Pour le chercheur, le président Emmanuel Macron savait que son refus catégorique de reconnaitreet de collaborer avec l’élite militaire à la tête du Niger aujourd’hui n’était pas soutenable dans la durée. Selon Dr Aly Tounkara, son attitude à la limite méprisante vis-à-vis des militaires à la tête du Niger a clairement rendu les rapports entre Niamey et Paris catastrophiques. Cela a fait que les relations entre la France et le Niger sont devenues davantage dégradées. Mais au-delà de ces rapports dégradés et tendus entre Niamey et Paris, l’expert défense et sécurité a fait remarquer que la diplomatie française a fini aussi par être étiquetée comme étant peu audible aux injonctions de l’autre. Mais également comme une diplomatie qui ne serait pas en phase avec le réel, qui serait dans une posture à la limite de condescendance vis-à-vis de ses interlocuteurs. Aly Tounkara pense qu’au-delà de l’armée française, tous ces tapages autour du maintien ou du départ de l’ambassadeur de la France au Niger prouvent que la politique militaire française et sa diplomatie sont des éléments qui sont en déphasage avec les dynamiques en cours dans le Sahel.
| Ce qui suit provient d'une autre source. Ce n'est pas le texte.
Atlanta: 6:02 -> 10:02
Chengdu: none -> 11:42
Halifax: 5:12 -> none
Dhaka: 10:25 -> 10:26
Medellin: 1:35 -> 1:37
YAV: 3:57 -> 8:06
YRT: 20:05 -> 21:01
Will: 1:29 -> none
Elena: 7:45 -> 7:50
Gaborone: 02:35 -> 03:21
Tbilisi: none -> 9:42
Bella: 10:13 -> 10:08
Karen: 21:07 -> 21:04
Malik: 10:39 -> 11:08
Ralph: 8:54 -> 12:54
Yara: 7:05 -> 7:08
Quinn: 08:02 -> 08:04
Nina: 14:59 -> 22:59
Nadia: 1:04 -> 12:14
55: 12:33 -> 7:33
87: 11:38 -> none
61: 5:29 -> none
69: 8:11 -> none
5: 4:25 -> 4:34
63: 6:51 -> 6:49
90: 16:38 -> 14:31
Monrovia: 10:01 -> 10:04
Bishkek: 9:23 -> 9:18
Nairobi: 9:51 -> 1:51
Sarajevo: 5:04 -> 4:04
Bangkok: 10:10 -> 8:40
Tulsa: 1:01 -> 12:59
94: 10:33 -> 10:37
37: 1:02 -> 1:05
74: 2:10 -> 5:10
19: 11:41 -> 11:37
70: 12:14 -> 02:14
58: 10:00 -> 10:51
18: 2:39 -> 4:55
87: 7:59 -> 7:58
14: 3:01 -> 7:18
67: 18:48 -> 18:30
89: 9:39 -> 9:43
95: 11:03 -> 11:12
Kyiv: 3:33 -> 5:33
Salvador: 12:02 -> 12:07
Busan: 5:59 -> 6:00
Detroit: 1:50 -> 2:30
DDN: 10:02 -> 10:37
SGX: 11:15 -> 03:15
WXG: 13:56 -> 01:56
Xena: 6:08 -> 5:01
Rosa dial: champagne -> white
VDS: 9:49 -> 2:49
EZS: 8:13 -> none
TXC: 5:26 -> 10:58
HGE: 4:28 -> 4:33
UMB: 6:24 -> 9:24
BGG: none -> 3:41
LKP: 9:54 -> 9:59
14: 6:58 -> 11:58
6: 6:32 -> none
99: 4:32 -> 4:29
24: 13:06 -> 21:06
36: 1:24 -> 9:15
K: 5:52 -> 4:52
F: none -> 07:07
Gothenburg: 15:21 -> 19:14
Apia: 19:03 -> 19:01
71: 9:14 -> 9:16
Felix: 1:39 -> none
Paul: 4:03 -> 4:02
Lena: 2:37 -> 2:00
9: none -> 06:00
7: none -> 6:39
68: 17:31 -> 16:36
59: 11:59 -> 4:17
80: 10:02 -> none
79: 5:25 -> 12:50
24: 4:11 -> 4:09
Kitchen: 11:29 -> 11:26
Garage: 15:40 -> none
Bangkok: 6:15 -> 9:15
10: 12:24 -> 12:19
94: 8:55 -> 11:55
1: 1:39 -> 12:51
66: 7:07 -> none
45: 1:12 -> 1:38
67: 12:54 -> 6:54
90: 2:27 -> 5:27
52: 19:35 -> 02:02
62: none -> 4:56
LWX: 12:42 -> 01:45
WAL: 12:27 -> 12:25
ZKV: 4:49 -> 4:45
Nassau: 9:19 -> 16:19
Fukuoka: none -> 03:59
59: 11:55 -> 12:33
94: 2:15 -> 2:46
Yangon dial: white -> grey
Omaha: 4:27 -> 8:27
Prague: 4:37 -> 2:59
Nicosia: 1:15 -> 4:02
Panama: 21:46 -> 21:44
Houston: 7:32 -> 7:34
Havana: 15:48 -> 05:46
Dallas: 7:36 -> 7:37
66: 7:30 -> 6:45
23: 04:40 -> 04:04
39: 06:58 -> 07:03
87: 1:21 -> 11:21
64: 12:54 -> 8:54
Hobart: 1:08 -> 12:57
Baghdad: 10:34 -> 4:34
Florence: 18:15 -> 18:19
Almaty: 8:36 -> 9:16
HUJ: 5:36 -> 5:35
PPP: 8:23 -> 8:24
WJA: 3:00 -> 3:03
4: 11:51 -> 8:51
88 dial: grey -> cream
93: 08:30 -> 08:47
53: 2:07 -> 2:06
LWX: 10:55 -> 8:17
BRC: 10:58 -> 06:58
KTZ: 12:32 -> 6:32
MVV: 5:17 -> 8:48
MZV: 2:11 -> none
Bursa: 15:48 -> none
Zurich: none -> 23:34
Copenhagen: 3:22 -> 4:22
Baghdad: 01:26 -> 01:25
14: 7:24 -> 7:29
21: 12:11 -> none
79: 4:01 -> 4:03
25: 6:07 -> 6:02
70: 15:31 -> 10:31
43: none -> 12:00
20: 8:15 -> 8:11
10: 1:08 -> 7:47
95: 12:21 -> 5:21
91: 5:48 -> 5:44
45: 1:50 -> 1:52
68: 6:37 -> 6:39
Lesquelles dynamiques ont pour noms, la redéfinition de ce que ces pays sahéliens entendent désormais par la souveraineté. Selon le chercheur, ces dynamiques ont aussi pour nom, l’élargissement du partenariat sans obéir à aucun diktat de la part d’une puissance colonialiste ou d’une puissance quelconque. Ces dynamiques voudraient aussi que les politiques et domaines internes des pays soient exclusivement réservés aux Etats concernés. « Aujourd’hui, nous observons un réel décalage entre ces dynamiques propulsées dans les pays sahéliens et la politique militaire ainsi que la diplomatie françaises dans le Sahel », a indiqué Dr Aly Tounkara, qui dira qu’au-delà du choc des perceptions, il y a cette antinomie entre les deux acteurs à savoir la France et le Sahel.
Malgré cette situation, Dr Tounkara pense qu’il serait un peu tôt de parler d’une fin irrévocable de l’influence française dans le Sahel. Toutefois, il soutient qu’à l’analyse de l’élan amorcé par des pays sahéliens, il n’y a rien d’étonnant dans les années de venir de voir la France mise sur la touche tant dans le domaine sécuritaire, diplomatique voire économique d’abord par les Sahéliens. Mais également par les puissances qui sont dans une compétition rude dans le Sahel en l’occurrence la Russie, la Chine et d’autres pays émergents comme la Turquie, l’Inde, le Pakistan, etc. « Tous ces Etats ont aujourd’hui investi l’Afrique avec une approche plus concertée, plus consensuelle qui estime l’autre contrairement à l’approche de la France », a analysé Dr Tounkara. Selon lui, l’approche de la France est étiquetée d’être condescendante. Et cette manière d’agir du pays d’Emmanuel Macron est perçue par un nombre important de Sahéliens y compris l’élite politique et militaire au pouvoir comme étant en déphasage avec les enjeux contemporains dont le Sahel fait l’objet avec cette ruée vers l’autonomie, la souveraineté, les choix stratégiques et géopolitiques à opérer par les Etats sans aucune forme de diktat.